Composed systems (techniques)

Instead of a black box, you can build the system from techniques — named units (a retriever, a reranker, a model call) grouped under stages — on a cafe.Pipeline you own, run through an instrumented context ctx. CAFE then sees inside the pipeline: it records per-stage time, tokens, and cost, captures a trace of every run, and can swap each stage as a factor. The pipeline owns its techniques (no global state; two pipelines never interfere). See examples/02_technique_mode.ipynb for the full walkthrough.

pipe = cafe.Pipeline()

@pipe.technique("rerank", "cross_encoder")
async def cross_encoder(ctx, chunks):
    return rerank(chunks)

@pipe.compose                                            # marks the system function
async def system(config, item, ctx):
    chunks = await ctx.run("retrieve", query=item["text"])
    chunks = await ctx.run("rerank", chunks=chunks)      # may be skipped — see below
    return await ctx.run("generate", query=item["text"], chunks=chunks)

study = cafe.Study(
    system=pipe,                                         # the pipeline is the system
    factors=[pipe.factor("retrieve"), pipe.factor("rerank"), pipe.factor("generate")],
    dataset=[...],
)

A technique's keyword arguments with defaults (top_k=5) are tunable parameters — vary them with a "stage.param" factor, e.g. cafe.Factor("retrieve.top_k", [3, 5]). Arguments without defaults (query) are runtime inputs you pass via ctx.run. (For a deployed catalog, register techniques programmatically with pipe.add(stage, name, fn).)

A stage with several techniques needs a factor to choose one (pipe.factor("rerank")). A stage with a single technique is fixed — it needs no factor of its own; CAFE just runs it.

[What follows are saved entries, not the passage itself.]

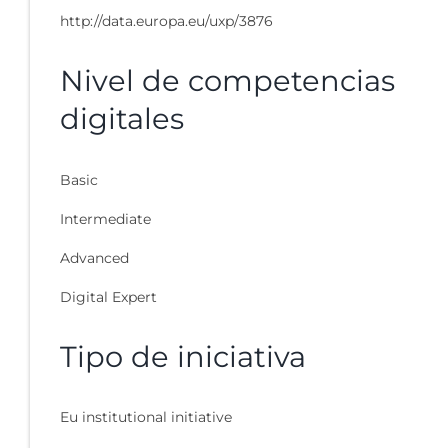
http://data.europa.eu/uxp/3876
Nivel de competencias
digitales
Basic
Intermediate
Advanced
Digital Expert
Tipo de iniciativa
Eu institutional initiative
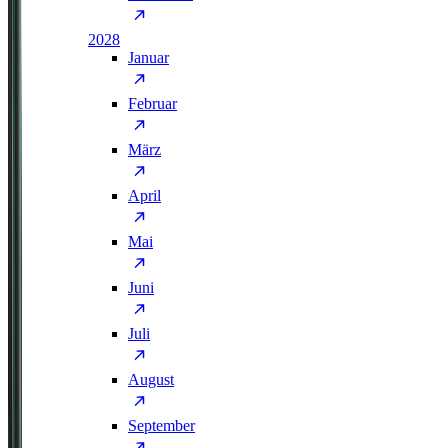
2028
Januar
Februar
März
April
Mai
Juni
Juli
August
September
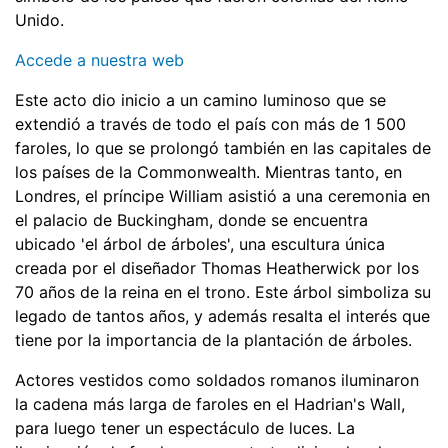
Unido.
Accede a nuestra web
Este acto dio inicio a un camino luminoso que se
extendió a través de todo el país con más de 1 500
faroles, lo que se prolongó también en las capitales de
los países de la Commonwealth. Mientras tanto, en
Londres, el príncipe William asistió a una ceremonia en
el palacio de Buckingham, donde se encuentra
ubicado 'el árbol de árboles', una escultura única
creada por el diseñador Thomas Heatherwick por los
70 años de la reina en el trono. Este árbol simboliza su
legado de tantos años, y además resalta el interés que
tiene por la importancia de la plantación de árboles.
Actores vestidos como soldados romanos iluminaron
la cadena más larga de faroles en el Hadrian's Wall,
para luego tener un espectáculo de luces. La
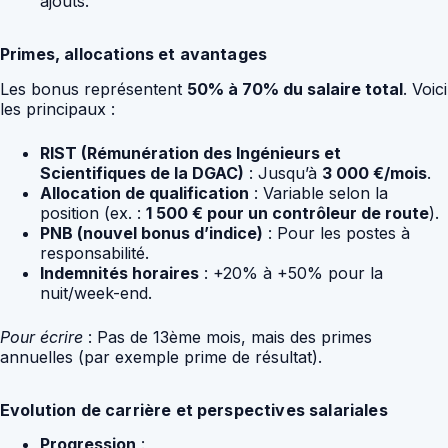
ajouts.
Primes, allocations et avantages
Les bonus représentent
50% à 70% du salaire total
. Voici
les principaux :
RIST (Rémunération des Ingénieurs et
Scientifiques de la DGAC)
: Jusqu’à
3 000 €/mois
.
Allocation de qualification
: Variable selon la
position (ex. :
1 500 € pour un contrôleur de route
).
PNB (nouvel bonus d’indice)
: Pour les postes à
responsabilité.
Indemnités horaires
: +20% à +50% pour la
nuit/week-end.
Pour écrire
: Pas de 13ème mois, mais des primes
annuelles (par exemple prime de résultat).
Evolution de carrière et perspectives salariales
Progression
:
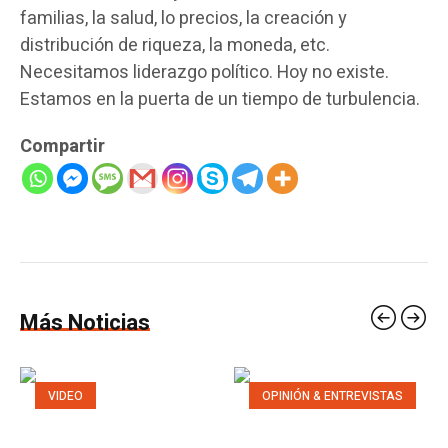
familias, la salud, lo precios, la creación y
distribución de riqueza, la moneda, etc.
Necesitamos liderazgo político. Hoy no existe.
Estamos en la puerta de un tiempo de turbulencia.
Compartir
Más Noticias
VIDEO
OPINIÓN & ENTREVISTAS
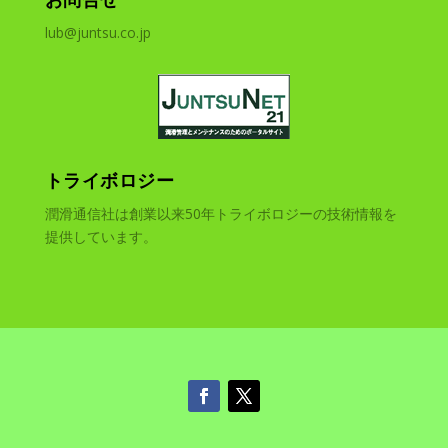
lub@juntsu.co.jp
トライボロジー
潤滑通信社は創業以来50年トライボロジーの技術情報を
提供しています。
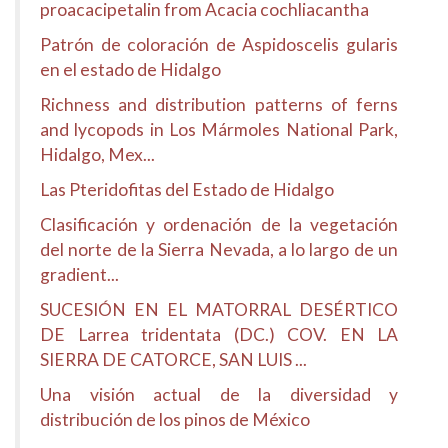
proacacipetalin from Acacia cochliacantha
Patrón de coloración de Aspidoscelis gularis
en el estado de Hidalgo
Richness and distribution patterns of ferns
and lycopods in Los Mármoles National Park,
Hidalgo, Mex...
Las Pteridofitas del Estado de Hidalgo
Clasificación y ordenación de la vegetación
del norte de la Sierra Nevada, a lo largo de un
gradient...
SUCESIÓN EN EL MATORRAL DESÉRTICO
DE Larrea tridentata (DC.) COV. EN LA
SIERRA DE CATORCE, SAN LUIS ...
Una visión actual de la diversidad y
distribución de los pinos de México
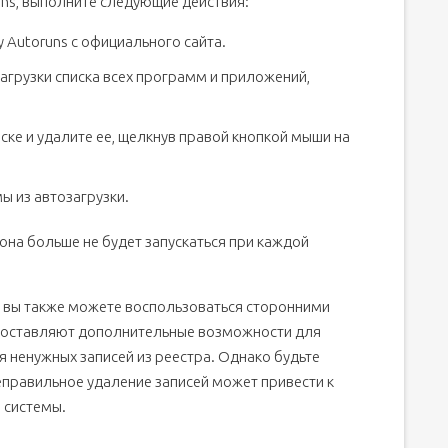
ns, выполните следующие действия:
 Autoruns с официального сайта.
загрузки списка всех программ и приложений,
ке и удалите ее, щелкнув правой кнопкой мыши на
 из автозагрузки.
она больше не будет запускаться при каждой
, вы также можете воспользоваться сторонними
едоставляют дополнительные возможности для
я ненужных записей из реестра. Однако будьте
неправильное удаление записей может привести к
 системы.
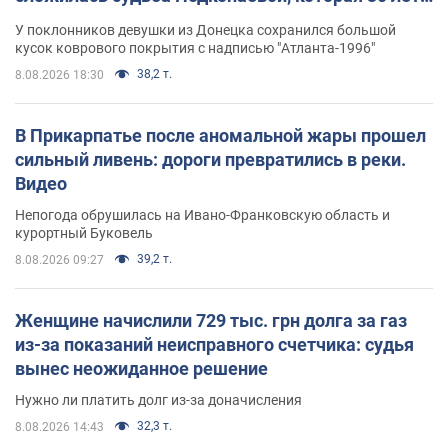
назад завоевала "золото" Олимпиады
У поклонников девушки из Донецка сохранился большой
кусок коврового покрытия с надписью "Атланта-1996"
38,2 т.
8.08.2026 18:30
В Прикарпатье после аномальной жары прошел
сильный ливень: дороги превратились в реки.
Видео
Непогода обрушилась на Ивано-Франковскую область и
курортный Буковель
39,2 т.
8.08.2026 09:27
Женщине начислили 729 тыс. грн долга за газ
из-за показаний неисправного счетчика: судья
вынес неожиданное решение
Нужно ли платить долг из-за доначисления
32,3 т.
8.08.2026 14:43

Skipping a stage — the None level

To ask "does this stage help at all?", add a None level to the stage's factor. None means skip the stage by passing its single input straight through — CAFE runs no technique and returns that input unchanged:

cafe.Factor("rerank", ["cross_encoder", None])   # rerank on vs. off

Because skipping passes the input through as the output, the None level only makes sense for a stage whose output is the same kind of thing as its input — e.g. a reranker (chunks → chunks) or a post-processor (answer → answer). It cannot express "off" for a stage that changes the data type. A retriever turns a query (string) into docs (a list); skipping it would hand the next stage the raw query where it expects documents. For "no retrieval", write an explicit technique that returns the empty result instead:

@pipe.technique("retrieve", "none")     # "no retrieval" — return no documents
async def retrieve_none(ctx, query):
    return []

If a stage takes more than one input, name the one to pass through: pipe.factor("rerank", none="chunks").

Reading the config

config is a flat dict of factor -> chosen level. Read whatever your factors defined:

async def my_system(config, item):
    if config["router"] == "cascade":
        return await cascade(item, threshold=config["escalation_threshold"])
    return await single_model(item, model=config["model"])

A categorical factor like router ∈ {single, cascade} becomes a branch in your code; a continuous factor like escalation_threshold becomes a number you read. CAFE just decides which combination to run — your code decides what that means.

Inputs and ids

inputs is a list; each element is one item. If an element is a mapping with an "id" key, that id is used for resumable checkpointing; otherwise the item's position is used.

inputs = [
    {"id": "q1", "text": "What is the capital of France?"},
    {"id": "q2", "text": "Why is the sky blue?"},
]

Errors

If your system raises, CAFE records the error on that observation and keeps going — one bad cell never aborts the whole study. Inspect failures via results.errors.